Basic blockchain glossary: 14 terms every entrepreneur should know

At La Lonja de la Innovación, several companies have blockchain as one of their pillars, such as Block-Auth or Blocknitive. And since we know that it can be a difficult technology to understand, so that you can better understand what they do and what all this blockchain stuff is about, we bring you a basic glossary with terms that every entrepreneur should know.

Our blockchain glossary

Understanding all these terms opens the doors to a world of innovation with multiple opportunities to explore and exploit. We tell you some of the key concepts within this technology so that you understand it better:

  • Altcoin. It is a simplification of the words "alternative" and "coin", so it means alternative currency. This term refers to cryptocurrencies derived from the source code of Bitcoin or other existing cryptocurrencies.
  • Bitcoin. This other term surely sounds familiar to you too. Bitcoin was born in 2009 and, in addition to being a pioneering cryptocurrency, it is also a blockchain network and a protocol. It was the first successful application of blockchain technology, introducing the concept of decentralized digital money without the need for financial intermediaries.
  • Blockchain. Consists of a distributed and decentralized digital network that records transactions in a secure and transparent P2P (peer-to-peer) network. In this, each transaction is grouped into a block and linked to the previous block chain, in this way, an immutable record is created. Its objective is to store information securely.
  • Smart Contract. It is an executable piece of code stored on a blockchain network. They execute as programmed without the possibility of downtime, censorship, fraud or third-party interference. A smart contract works like an if-then statement: when a pre-programmed condition is triggered, the smart contract executes the corresponding contractual clause. In short, it is a registered code that certifies that the recipient confers unique ownership of an NFT to the buyer when they pay, or any other condition agreed between the parties.
  • Cryptography. Another essential term is cryptography, a technique for protecting information or communications through encryption or codes that transform or hide the information to ensure that only the intended recipient can receive it.
  • Cryptocurrency. Cryptocurrencies are digital assets that mimic the characteristics of a real currency. They allow transfers to sell, buy or exchange assets digitally. They are decentralized, which means they are not subject to control.
  • DAPP. It is a Decentralized Application, meaning an application or website that uses smart contracts to handle data or logic instead of a server. They offer greater transparency, resistance to censorship and security.
  • DeFi. Decentralized Finance is an alternative to traditional finance.
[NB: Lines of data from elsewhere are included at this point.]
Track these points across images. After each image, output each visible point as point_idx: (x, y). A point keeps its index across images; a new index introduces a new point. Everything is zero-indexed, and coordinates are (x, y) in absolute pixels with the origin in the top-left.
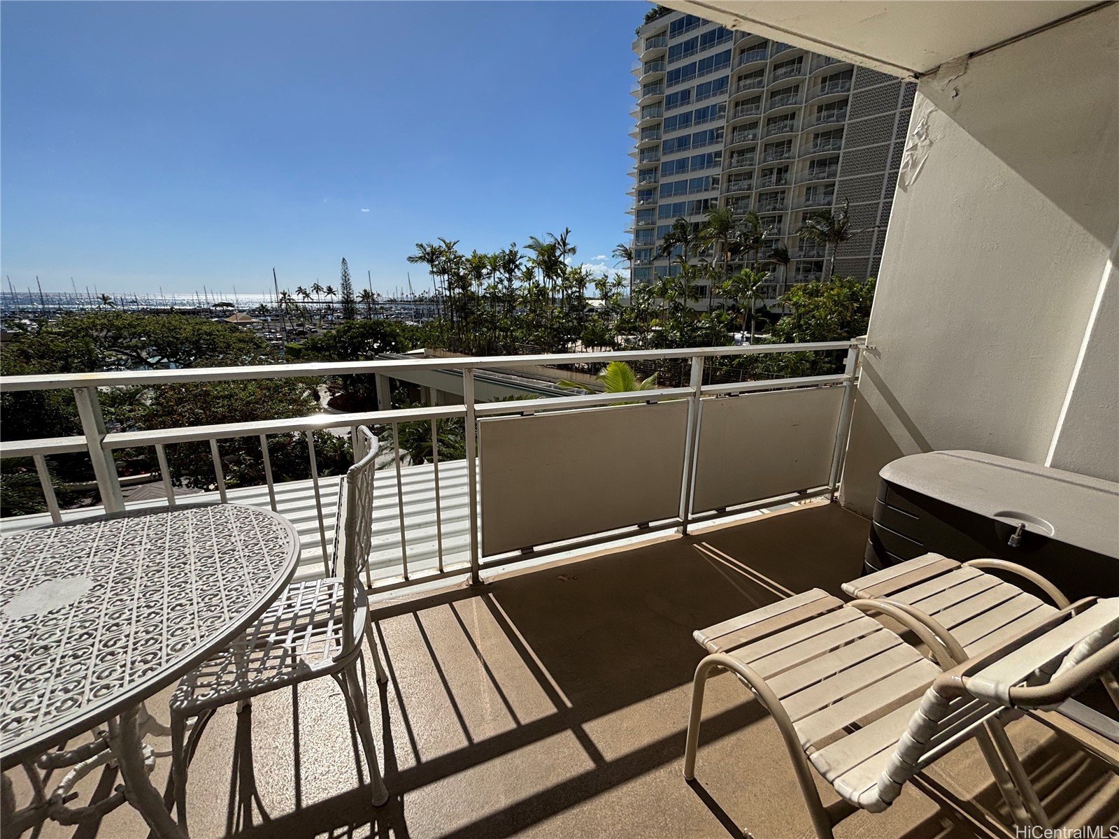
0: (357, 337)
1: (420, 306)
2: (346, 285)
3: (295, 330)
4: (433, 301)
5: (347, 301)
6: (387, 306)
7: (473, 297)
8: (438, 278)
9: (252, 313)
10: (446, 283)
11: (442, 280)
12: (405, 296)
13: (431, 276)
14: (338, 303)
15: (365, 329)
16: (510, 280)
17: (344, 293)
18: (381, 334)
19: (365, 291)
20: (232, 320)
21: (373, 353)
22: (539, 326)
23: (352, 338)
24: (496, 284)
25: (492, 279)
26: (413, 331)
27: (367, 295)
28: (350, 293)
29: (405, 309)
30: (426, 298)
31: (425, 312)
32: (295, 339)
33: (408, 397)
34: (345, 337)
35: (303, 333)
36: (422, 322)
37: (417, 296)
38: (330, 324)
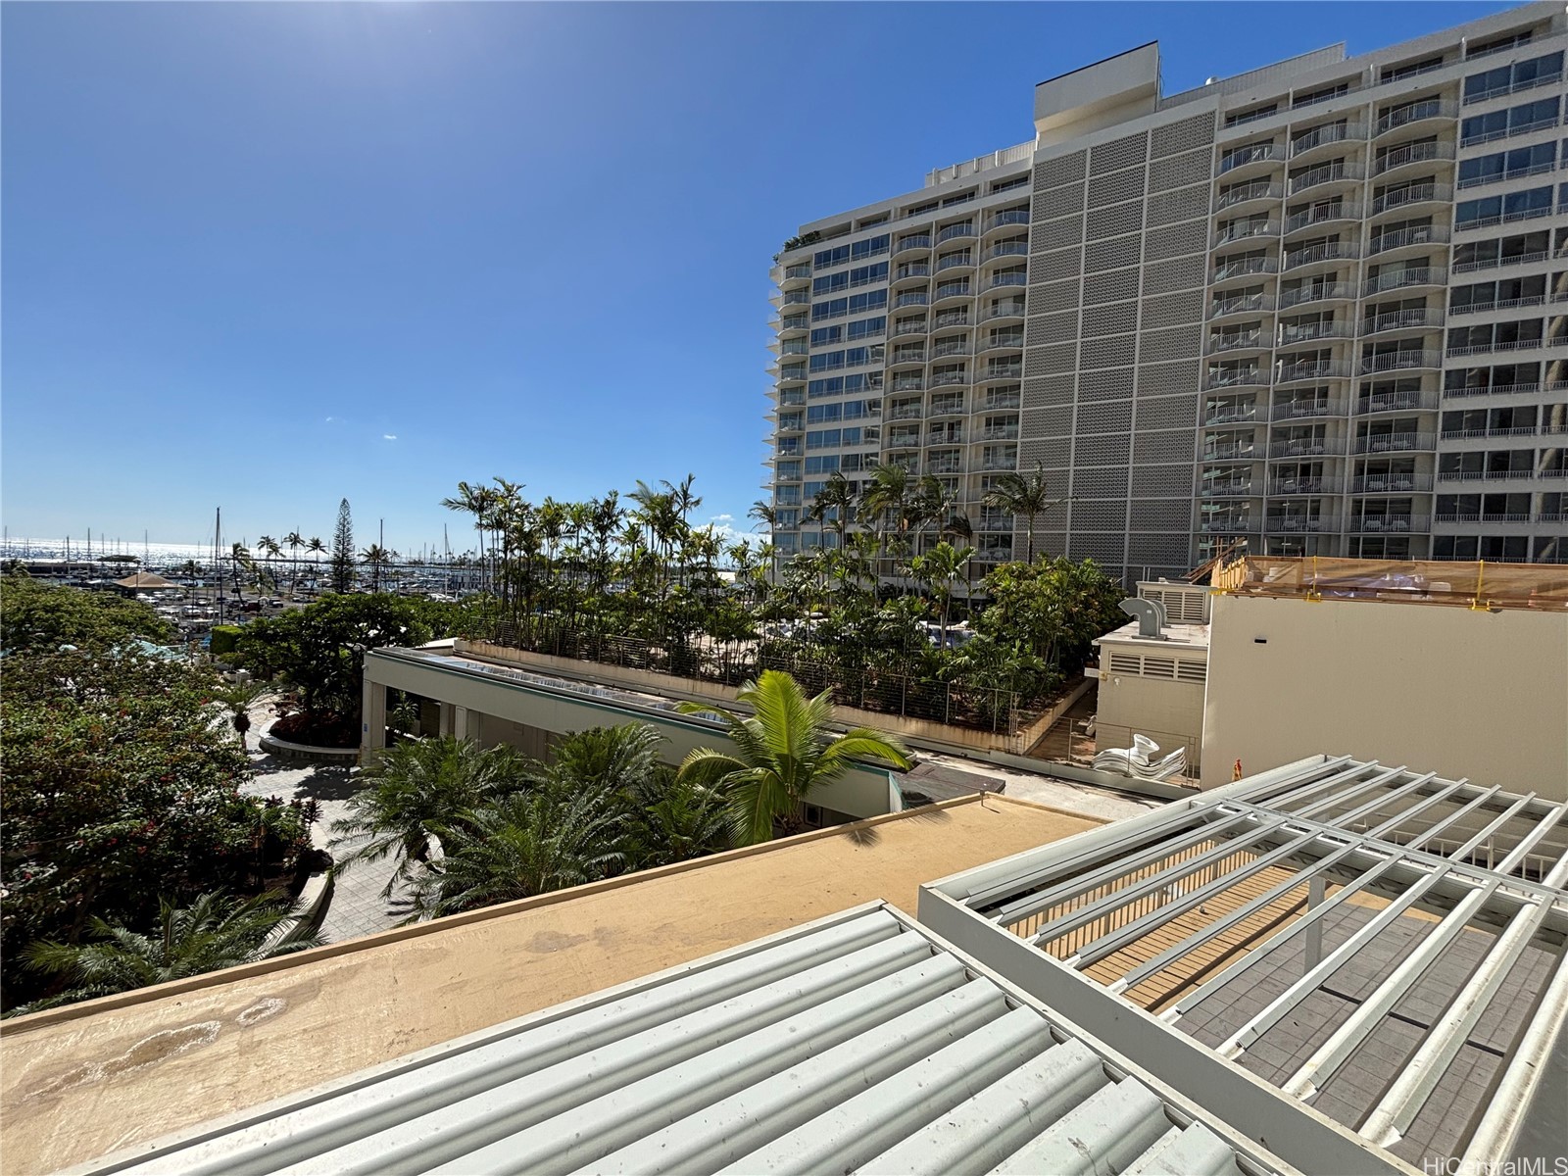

It makes use of blockchain technology, cryptocurrencies, and tokens to offer financial services in a more accessible way for people.
  • Ethereum. It is an open-source, decentralized platform based on the blockchain model where smart contracts can be created and published, and decentralized applications (DAPPS) can be implemented and maintained. The related cryptocurrency is Ether.
  • Seed Phrase. It is a phrase of between 12 and 24 random words that gives you access to your wallet if you forget the password or if you want to export it to another device. It is crucial to keep it in a safe place and never share it, as it is the master key to your funds.
  • Hash. It is a unidirectional algorithm that converts an input of any size into a fixed-size string of characters. In blockchain, its objective is to create a digital fingerprint of the content to which the function is applied.
  • Token. A token is a unit of value, a digital asset on a blockchain. There are different types, but the most important are fungible (like cryptocurrencies, which are interchangeable) and non-fungible (NFTs, which are unique). Tokens can represent anything from cryptocurrencies to asset ownership, voting rights or access to services.
  • NFT. It is a non-fungible token, meaning a unique digital asset stored on a blockchain. They have become popular for their use in art, but they are also used to create security validations in blockchain systems.
  • Wallet. It is the digital wallet, a software that stores the private and public keys needed to access the cryptocurrencies registered under a public key. If the wallet's private key is lost, the money stored in it is lost. Among the most popular are Backpack, Metamask, and Phantom.

In short, although complex, the blockchain world is a transformative technology that is increasingly being leveraged. For entrepreneurs, understanding its key terms is a strategic need, as blockchain adoption is spreading beyond finance. Therefore, the sooner you position yourself and familiarize yourself with its principles, the easier it will be to identify new business opportunities.